Data shown>
>>>

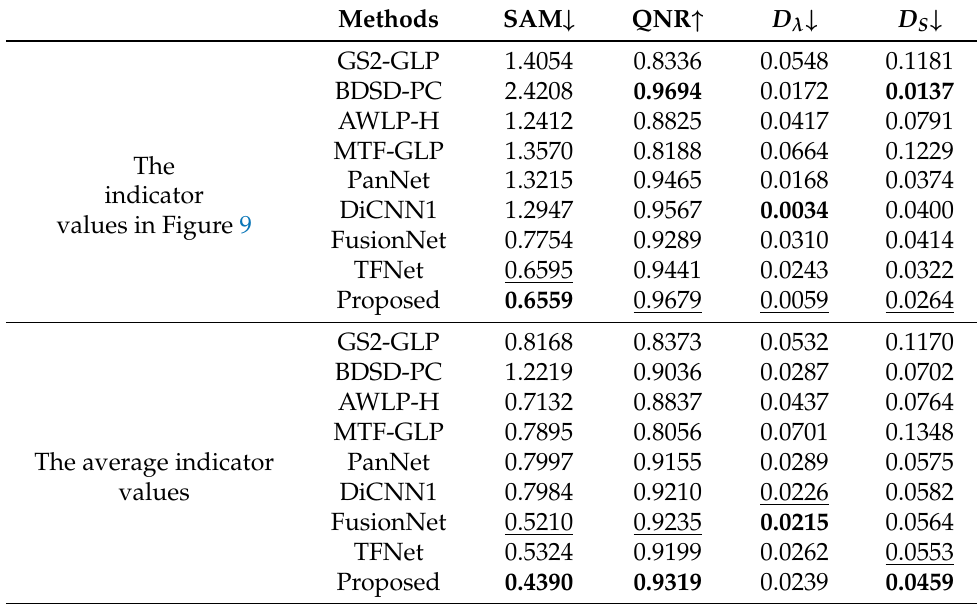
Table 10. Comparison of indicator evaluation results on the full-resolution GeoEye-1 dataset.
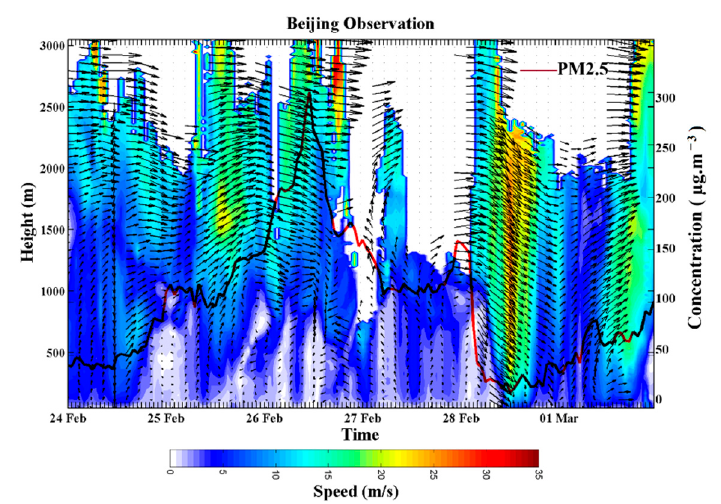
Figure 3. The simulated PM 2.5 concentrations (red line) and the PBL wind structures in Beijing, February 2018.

<<<
>>>

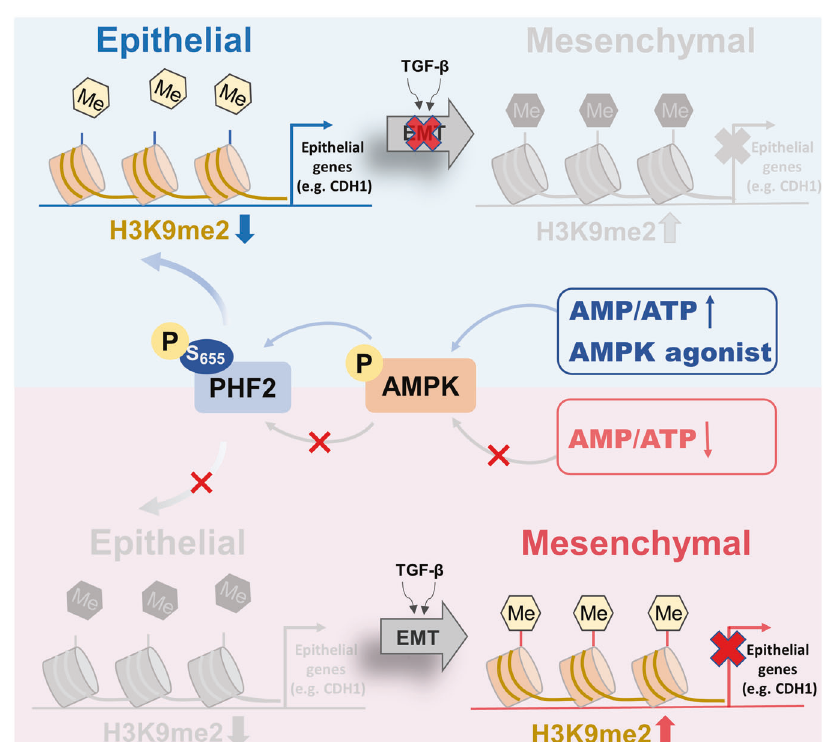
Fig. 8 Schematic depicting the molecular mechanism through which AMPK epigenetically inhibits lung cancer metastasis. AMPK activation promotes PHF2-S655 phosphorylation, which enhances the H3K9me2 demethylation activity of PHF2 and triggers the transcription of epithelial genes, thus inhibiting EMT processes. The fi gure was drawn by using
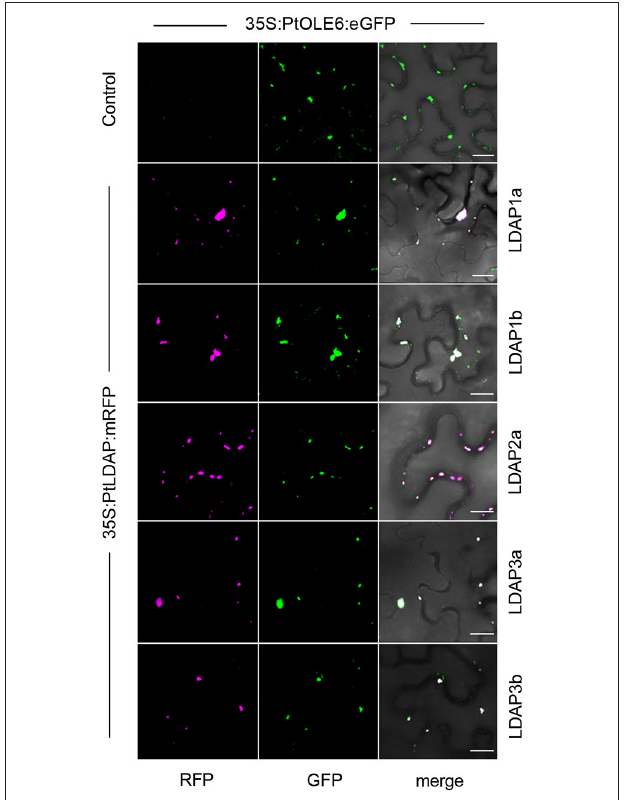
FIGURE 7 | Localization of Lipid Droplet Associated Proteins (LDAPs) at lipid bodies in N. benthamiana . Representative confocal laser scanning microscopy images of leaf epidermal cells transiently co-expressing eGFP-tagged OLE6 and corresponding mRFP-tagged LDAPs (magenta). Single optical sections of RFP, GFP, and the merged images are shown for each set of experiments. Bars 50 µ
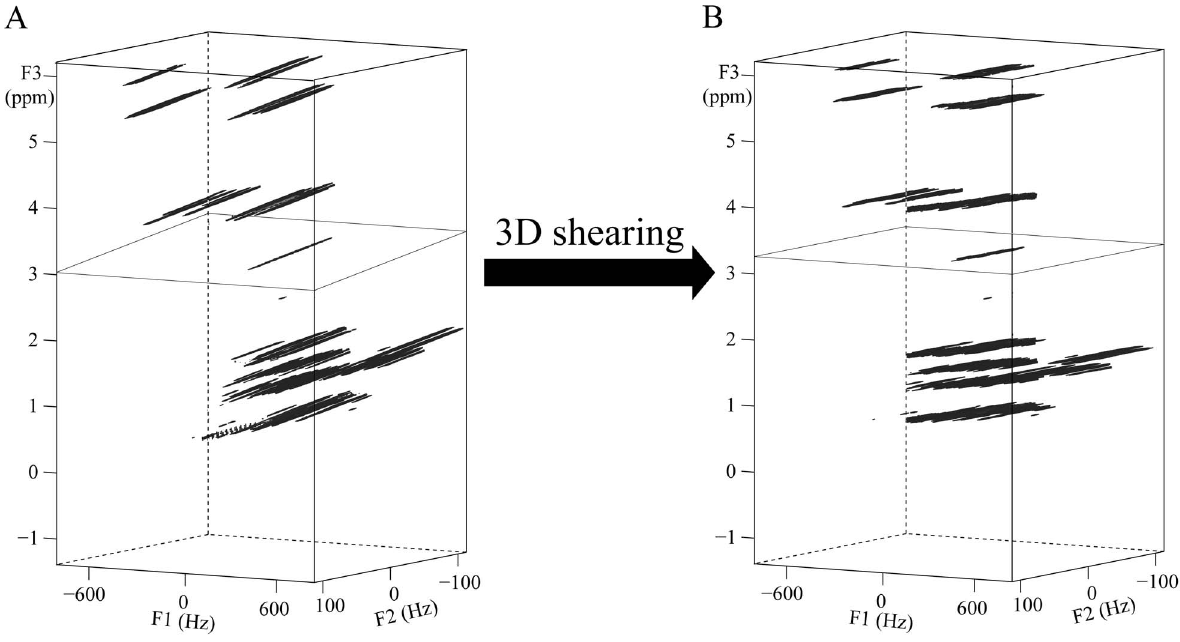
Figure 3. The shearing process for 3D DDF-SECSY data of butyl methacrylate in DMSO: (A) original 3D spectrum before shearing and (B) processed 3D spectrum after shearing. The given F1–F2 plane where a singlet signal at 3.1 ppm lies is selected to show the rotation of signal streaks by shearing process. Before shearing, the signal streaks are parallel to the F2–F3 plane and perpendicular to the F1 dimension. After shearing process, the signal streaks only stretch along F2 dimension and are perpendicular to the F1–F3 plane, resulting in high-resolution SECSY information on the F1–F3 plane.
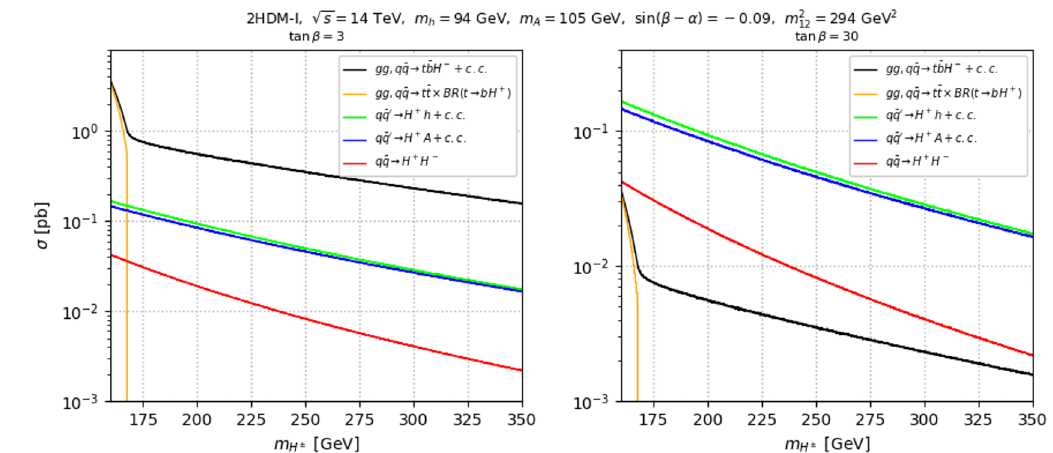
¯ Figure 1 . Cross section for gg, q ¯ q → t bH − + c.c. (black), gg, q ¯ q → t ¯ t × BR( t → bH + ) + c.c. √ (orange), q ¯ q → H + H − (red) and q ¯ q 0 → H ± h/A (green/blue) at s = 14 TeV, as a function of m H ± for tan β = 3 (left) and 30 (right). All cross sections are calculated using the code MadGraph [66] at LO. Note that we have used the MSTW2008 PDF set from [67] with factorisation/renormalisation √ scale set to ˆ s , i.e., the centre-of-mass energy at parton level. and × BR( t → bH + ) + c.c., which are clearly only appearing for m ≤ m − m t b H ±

<<<
>>>

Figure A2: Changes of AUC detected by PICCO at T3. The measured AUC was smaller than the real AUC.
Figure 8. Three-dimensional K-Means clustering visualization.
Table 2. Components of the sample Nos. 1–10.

<<<

Exercise>
Within the material above, find the part that opens with the line containing "Figure 3. The shearing" and closes with the line containing "m − m t b H ±", and reproduce it exactly without the pictures.

Problem solution>
Figure 3. The shearing process for 3D DDF-SECSY data of butyl methacrylate in DMSO: (A) original 3D spectrum before shearing and (B) processed 3D spectrum after shearing. The given F1–F2 plane where a singlet signal at 3.1 ppm lies is selected to show the rotation of signal streaks by shearing process. Before shearing, the signal streaks are parallel to the F2–F3 plane and perpendicular to the F1 dimension. After shearing process, the signal streaks only stretch along F2 dimension and are perpendicular to the F1–F3 plane, resulting in high-resolution SECSY information on the F1–F3 plane.
¯ Figure 1 . Cross section for gg, q ¯ q → t bH − + c.c. (black), gg, q ¯ q → t ¯ t × BR( t → bH + ) + c.c. √ (orange), q ¯ q → H + H − (red) and q ¯ q 0 → H ± h/A (green/blue) at s = 14 TeV, as a function of m H ± for tan β = 3 (left) and 30 (right). All cross sections are calculated using the code MadGraph [66] at LO. Note that we have used the MSTW2008 PDF set from [67] with factorisation/renormalisation √ scale set to ˆ s , i.e., the centre-of-mass energy at parton level. and × BR( t → bH + ) + c.c., which are clearly only appearing for m ≤ m − m t b H ±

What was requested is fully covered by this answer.